INAUGURATION DE LA STATUE DE M. ROYER-COLLARD
À VITRY-LE-FRANÇOIS
le 24 novembre 1847
MESSIEURS,
Lorsque l’Académie française daigna me confier le soin de présider, je ne prévoyais pas que cette marque de bienveillance m’appellerait à l’honneur dangereux de la représenter devant vous, et de vous remercier d’avoir bien voulu nous associer à l’hommage que vous rendez au généreux citoyen qui fut à la fois la gloire du pays qui l’a vu naître, et de l’Académie dont il était membre.
C’est avec empressement que nous venons renouveler au milieu de vous le juste tribut que nous avons déjà payé à sa mémoire !... L’étendue et la perfection du beau travail où son éloquent successeur apprécie, avec une merveilleuse sagacité, les hautes qualités de son esprit et les glorieuses luttes de sa vie publique, nous dispensent de revenir sur des faits qui vous étaient bien connus, quand vous éleviez le monument dont Vitry-le-François fait aujourd’hui l’inauguration.
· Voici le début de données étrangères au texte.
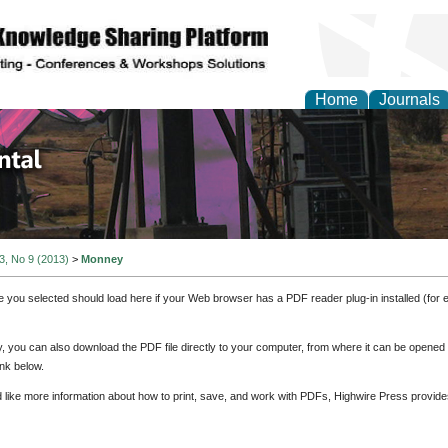
Home
Journals
d Environmental Resea
 3, No 9 (2013)
>
Monney
e you selected should load here if your Web browser has a PDF reader plug-in installed (for 
ly, you can also download the PDF file directly to your computer, from where it can be opene
nk below.
d like more information about how to print, save, and work with PDFs, Highwire Press provide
Hommage touchant et mérité, qui honore également ceux qui le décernent et celui qui en est l’objet.
Les cités de Rouen et de la Ferté-Milon ont élevé des statues au génie de l’art dramatique ; Montbelliard au génie de la science ; d’autres villes au génie de la guerre et de l’industrie ; Vitry-le-François en élève une au génie de la raison et de la liberté ; reines futures des siècles ; reines qui brilleront un jour sur le même trône, et que vous couronnez d’avance, par une prévoyante intelligence du développement de la perfection sociale où M. Royer-Collard avait entrepris de nous conduire.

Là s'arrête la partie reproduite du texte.